**EXERCISE DIRECTIONS**
Pick out and copy every line of the material that contains the string "请将它们分为". Case counts.
[Start of section]
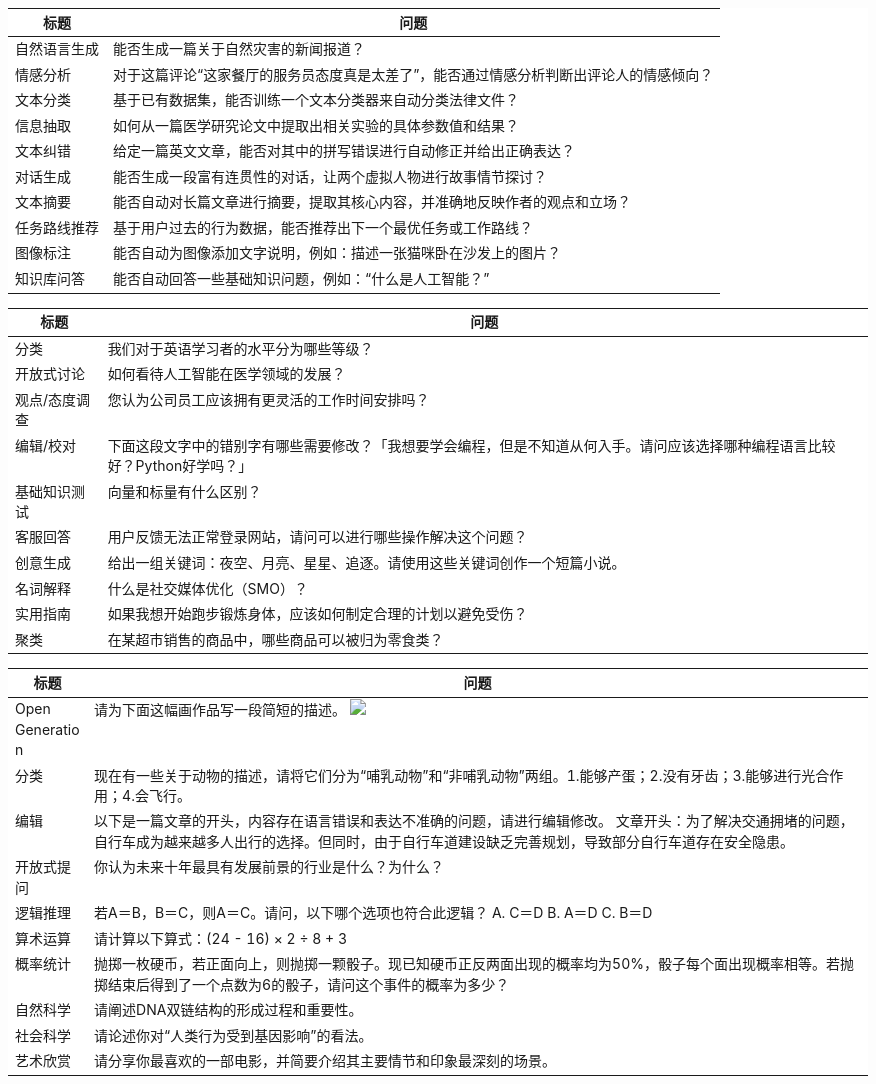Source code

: | 标题                           | 问题                                                                                                                                                                                                                       |
|--------------------------------|---------------------------------------------------------------------------------------------------------------------------------------------------------------------------------------------------------------------------|
| 自然语言生成               | 能否生成一篇关于自然灾害的新闻报道？                                                                                                                                                                            |
| 情感分析                     | 对于这篇评论“这家餐厅的服务员态度真是太差了”，能否通过情感分析判断出评论人的情感倾向？                                                                                                                         |
| 文本分类                     | 基于已有数据集，能否训练一个文本分类器来自动分类法律文件？                                                                                                                                                  |
| 信息抽取                     | 如何从一篇医学研究论文中提取出相关实验的具体参数值和结果？                                                                                                                                              |
| 文本纠错                     | 给定一篇英文文章，能否对其中的拼写错误进行自动修正并给出正确表达？                                                                                                                                       |
| 对话生成                     | 能否生成一段富有连贯性的对话，让两个虚拟人物进行故事情节探讨？                                                                                                                                         |
| 文本摘要                     | 能否自动对长篇文章进行摘要，提取其核心内容，并准确地反映作者的观点和立场？                                                                                                                               |
| 任务路线推荐             | 基于用户过去的行为数据，能否推荐出下一个最优任务或工作路线？                                                                                                                                                      |
| 图像标注                     | 能否自动为图像添加文字说明，例如：描述一张猫咪卧在沙发上的图片？                                                                                                                                 |
| 知识库问答                 | 能否自动回答一些基础知识问题，例如：“什么是人工智能？”                                                                                                                                                          |

| 标题               | 问题                                                                                                                                                                                                                   |
|-------------------|-----------------------------------------------------------------------------------------------------------------------------------------------------------------------------------------------------------------------|
| 分类              | 我们对于英语学习者的水平分为哪些等级？                                                                                                                                                                          |
| 开放式讨论        | 如何看待人工智能在医学领域的发展？                                                                                                                                                                                |
| 观点/态度调查     | 您认为公司员工应该拥有更灵活的工作时间安排吗？                                                                                                                                                                    |
| 编辑/校对        | 下面这段文字中的错别字有哪些需要修改？「我想要学会编程，但是不知道从何入手。请问应该选择哪种编程语言比较好？Python好学吗？」                                                                                                      |
| 基础知识测试      | 向量和标量有什么区别？                                                                                                                                                                                                |
| 客服回答          | 用户反馈无法正常登录网站，请问可以进行哪些操作解决这个问题？                                                                                                                                                      |
| 创意生成          | 给出一组关键词：夜空、月亮、星星、追逐。请使用这些关键词创作一个短篇小说。                                                                                                                                             |
| 名词解释          | 什么是社交媒体优化（SMO）？                                                                                                                                                                                         |
| 实用指南          | 如果我想开始跑步锻炼身体，应该如何制定合理的计划以避免受伤？                                                                                                                                                     |
| 聚类              | 在某超市销售的商品中，哪些商品可以被归为零食类？                                                                                                                                                                  |

| 标题 | 问题 |
| --- | --- |
| Open Generation | 请为下面这幅画作品写一段简短的描述。 <img src="https://cdn.pixabay.com/photo/2015/09/18/19/03/art-548738_1280.jpg" width="300"/> |
| 分类 | 现在有一些关于动物的描述，请将它们分为“哺乳动物”和“非哺乳动物”两组。1.能够产蛋；2.没有牙齿；3.能够进行光合作用；4.会飞行。 |
| 编辑 | 以下是一篇文章的开头，内容存在语言错误和表达不准确的问题，请进行编辑修改。 文章开头：为了解决交通拥堵的问题，自行车成为越来越多人出行的选择。但同时，由于自行车道建设缺乏完善规划，导致部分自行车道存在安全隐患。 |
| 开放式提问 | 你认为未来十年最具有发展前景的行业是什么？为什么？ |
| 逻辑推理 | 若A＝B，B＝C，则A＝C。请问，以下哪个选项也符合此逻辑？ A. C＝D B. A＝D C. B＝D |
| 算术运算 | 请计算以下算式：(24 - 16) × 2 ÷ 8 + 3 |
| 概率统计 | 抛掷一枚硬币，若正面向上，则抛掷一颗骰子。现已知硬币正反两面出现的概率均为50%，骰子每个面出现概率相等。若抛掷结束后得到了一个点数为6的骰子，请问这个事件的概率为多少？ |
| 自然科学 | 请阐述DNA双链结构的形成过程和重要性。 |
| 社会科学 | 请论述你对“人类行为受到基因影响”的看法。 |
| 艺术欣赏 | 请分享你最喜欢的一部电影，并简要介绍其主要情节和印象最深刻的场景。 |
[End of section]
**REPLY**
| 分类 | 现在有一些关于动物的描述，请将它们分为“哺乳动物”和“非哺乳动物”两组。1.能够产蛋；2.没有牙齿；3.能够进行光合作用；4.会飞行。 |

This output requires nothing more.